===== Entries shown =====

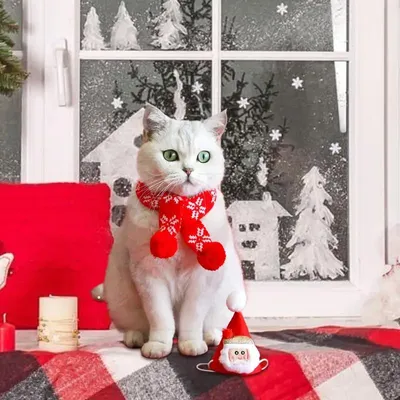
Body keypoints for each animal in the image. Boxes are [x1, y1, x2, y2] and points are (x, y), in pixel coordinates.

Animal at [103, 104, 245, 360]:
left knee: (213, 325)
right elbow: (160, 318)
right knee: (136, 326)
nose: (188, 169)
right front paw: (158, 346)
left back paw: (211, 337)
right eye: (170, 155)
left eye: (203, 156)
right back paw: (136, 338)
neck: (179, 211)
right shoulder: (149, 275)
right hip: (120, 298)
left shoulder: (202, 278)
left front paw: (191, 344)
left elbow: (192, 317)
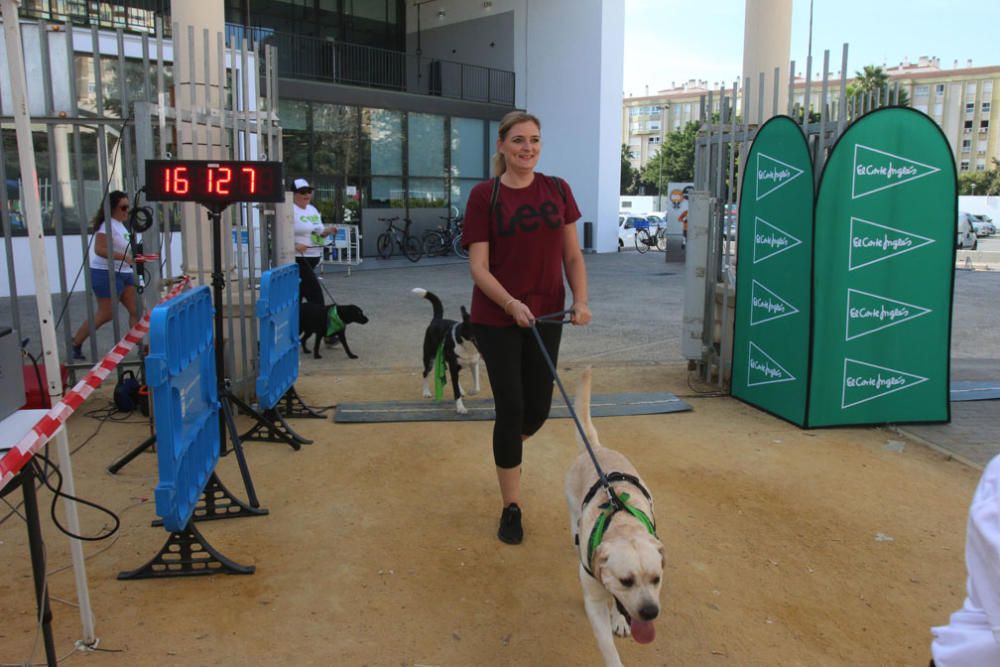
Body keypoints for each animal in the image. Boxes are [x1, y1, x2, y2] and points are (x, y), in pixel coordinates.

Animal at [564, 368, 664, 664]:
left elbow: (617, 605)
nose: (650, 613)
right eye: (626, 581)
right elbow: (607, 646)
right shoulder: (594, 600)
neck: (621, 524)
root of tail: (596, 448)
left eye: (657, 578)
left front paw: (619, 618)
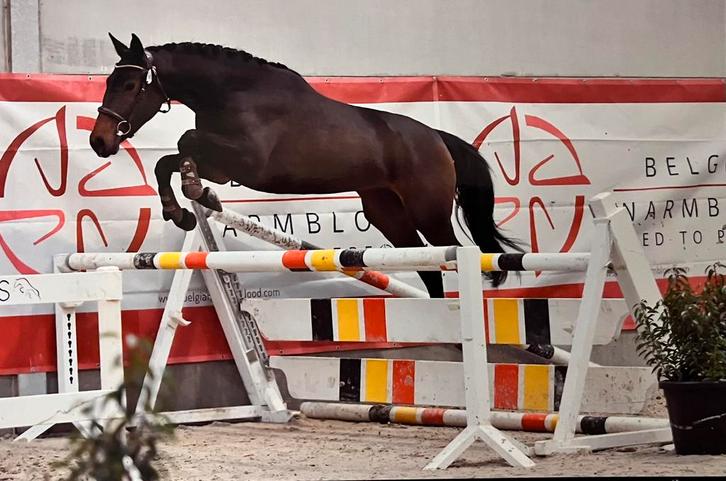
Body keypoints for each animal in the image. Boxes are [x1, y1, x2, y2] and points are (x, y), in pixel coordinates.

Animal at [89, 33, 520, 298]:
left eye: (129, 86)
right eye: (109, 82)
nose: (99, 141)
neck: (232, 93)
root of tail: (437, 137)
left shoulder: (245, 161)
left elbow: (182, 143)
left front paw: (193, 195)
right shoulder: (225, 166)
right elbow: (168, 161)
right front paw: (184, 207)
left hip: (428, 211)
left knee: (453, 253)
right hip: (387, 212)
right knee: (426, 265)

=====

Task to complete> Whenever the word "front" shows up in a line above, copy that line.

Solution for this task>
right front paw: (158, 346)
left front paw: (191, 344)
left front paw: (619, 618)
left front paw: (193, 195)
right front paw: (184, 207)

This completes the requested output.